Er wurde am Donnerstag als Kanadas nächster UN-Botschafter bekannt gegeben.
Lamettis Äußerungen erfolgen wenige Tage, nachdem eine UN-Untersuchung zu dem Schluss gekommen war, dass Israel in Gaza einen Völkermord begangen habe und dass hochrangige israelische Beamte, darunter Premierminister Benjamin Netanjahu, zu diesen Taten angestiftet hätten.
Der israelische Botschafter bei den Vereinten Nationen bezeichnete den Bericht als „skandalös“ und sagte, er sei von „Hamas-Stellvertretern“ verfasst worden.
Der UN-Bericht führt Beispiele für das Ausmaß der Tötungen, Hilfsblockaden, Zwangsvertreibungen und die Zerstörung einer Fruchtbarkeitsklinik an, um seinen Befund des Völkermords zu untermauern. Damit schließt er sich Menschenrechtsgruppen und anderen an, die zu derselben Schlussfolgerung gelangt sind.
Bislang hat der IGH noch nicht darüber entschieden, ob Israel im Gazastreifen einen Völkermord begeht.

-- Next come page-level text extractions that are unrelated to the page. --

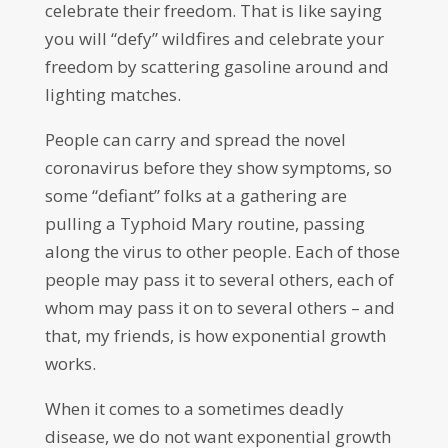
celebrate their freedom. That is like saying
you will “defy” wildfires and celebrate your
freedom by scattering gasoline around and
lighting matches.
People can carry and spread the novel
coronavirus before they show symptoms, so
some “defiant” folks at a gathering are
pulling a Typhoid Mary routine, passing
along the virus to other people. Each of those
people may pass it to several others, each of
whom may pass it on to several others – and
that, my friends, is how exponential growth
works.
When it comes to a sometimes deadly
disease, we do not want exponential growth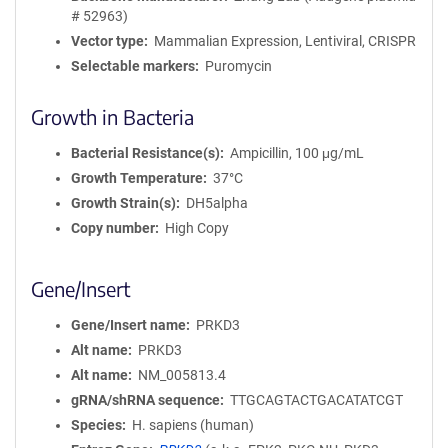
# 52963)
Vector type
Mammalian Expression, Lentiviral, CRISPR
Selectable markers
Puromycin
Growth in Bacteria
Bacterial Resistance(s)
Ampicillin, 100 μg/mL
Growth Temperature
37°C
Growth Strain(s)
DH5alpha
Copy number
High Copy
Gene/Insert
Gene/Insert name
PRKD3
Alt name
PRKD3
Alt name
NM_005813.4
gRNA/shRNA sequence
TTGCAGTACTGACATATCGT
Species
H. sapiens (human)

Im Januar 2024 ordnete es jedoch an, dass Israel von allen Handlungen Abstand nehmen müsse, die unter die Völkermordkonvention fallen könnten, und zudem dafür sorgen müsse, dass israelische Truppen in Gaza keine Völkermordakte begehen. Die Entscheidung war zwar rechtsverbindlich, das Gericht hatte jedoch keine Möglichkeit, sie durchzusetzen.
Der IGH befasste sich damals nicht mit Südafrikas Hauptvorwurf, Israel begehe einen Völkermord, erklärte jedoch, er werde den Fall nicht wie von Israel gefordert abweisen.

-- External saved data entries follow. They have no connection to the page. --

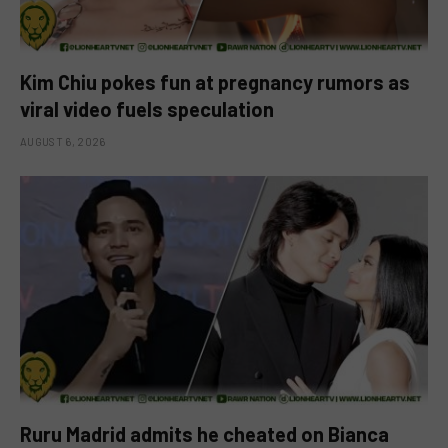
Kim Chiu pokes fun at pregnancy rumors as
viral video fuels speculation
AUGUST 6, 2026
Ruru Madrid admits he cheated on Bianca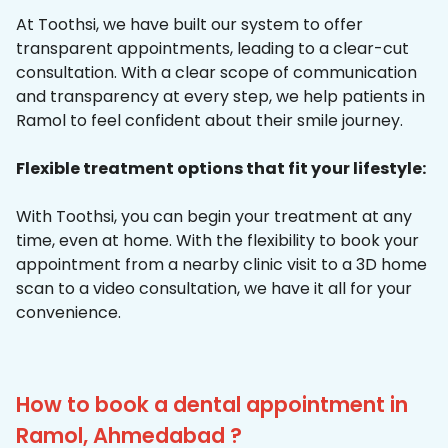
At Toothsi, we have built our system to offer
transparent appointments, leading to a clear-cut
consultation. With a clear scope of communication
and transparency at every step, we help patients in
Ramol to feel confident about their smile journey.
Flexible treatment options that fit your lifestyle:
With Toothsi, you can begin your treatment at any
time, even at home. With the flexibility to book your
appointment from a nearby clinic visit to a 3D home
scan to a video consultation, we have it all for your
convenience.
How to book a dental appointment in
Ramol, Ahmedabad ?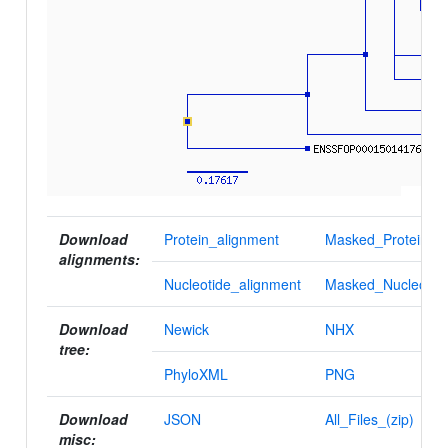
Download
Protein_alignment
Masked_Protein_al
alignments:
Nucleotide_alignment
Masked_Nucleotid
Download
Newick
NHX
tree:
PhyloXML
PNG
Download
JSON
All_Files_(zip)
misc:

Lamettis Äußerungen spiegeln jene von Justizminister Sean Fraser wider, der am Mittwoch gegenüber Reportern erklärte, die Feststellung, ob Israel einen Völkermord begeht, müsse auf einem gründlichen Rechtsverfahren beruhen, in dem die Parteien „auf Beweisen basierende Anträge stellen“.
„Dies ist nicht nur eine emotionale, sondern auch eine rechtliche Frage“, fügte Fraser hinzu.
Kanada will palästinensischen Staat anerkennenAnfang nächster Woche wird Kanada bei der Generalversammlung der Vereinten Nationen in New York die palästinensische Eigenstaatlichkeit anerkennen. Premierminister Mark Carney kündigte diesen Schritt bereits im Juli an und erklärte, er sei an die Bedingung geknüpft, dass die Palästinensische Autonomiebehörde 2026 Wahlen abhält und sich zu weiteren demokratischen Reformen verpflichtet.
Am Montag bestätigte Carney, dass er die Pläne zur Anerkennung weiterverfolgen werde. Obwohl die jüdische Interessengruppe B'nai Brith Canada bereits im vergangenen Monat eine Debatte des Themas im Parlament gefordert hatte, reichte diese Woche keine Partei einen entsprechenden Antrag ein.
Lametti sagte, Kanada unternehme Schritte, um die Möglichkeit einer Zweistaatenlösung im Nahen Osten zu wahren und zu fördern. Wir glauben, dass dies der einzig faire und gerechte Weg ist, um voranzukommen.

„Wir haben schreckliche Dinge gesehen, sowohl was die Hamas als auch was den Gazastreifen betrifft, und deshalb versuchen wir, die Parteien zu unterstützen, die eine gerechte Zweistaatenlösung anstreben“, sagte er.
Außenministerin Anita Anand unterschied am Freitag zwischen „Anerkennung“ und „Normalisierung“. Sie sagte, Anerkennung sei „extrem wichtig und notwendig, weil die Realisierbarkeit einer Zweistaatenlösung schwindet“.
Laut Anand ist die Normalisierung ein Prozess, der „eine Intensivierung der diplomatischen Beziehungen“ beinhaltet, darunter die Eröffnung von Botschaften und Konsulaten sowie die Gewährleistung „von Prozessen für den Transfer von Bürgern zwischen den beiden betroffenen Staaten“.
„Wir beabsichtigen, Palästina anzuerkennen, und das ist etwas ganz anderes als die Normalisierung der diplomatischen Beziehungen“, sagte sie.
Im Juli erklärte Carney, die Hamas könne bei den von ihm vorgeschlagenen Wahlen keine Rolle spielen. Er bekräftigte zudem, dass die Hamas die verbleibenden israelischen Geiseln freilassen müsse und dass ein palästinensischer Staat entmilitarisiert werden müsse.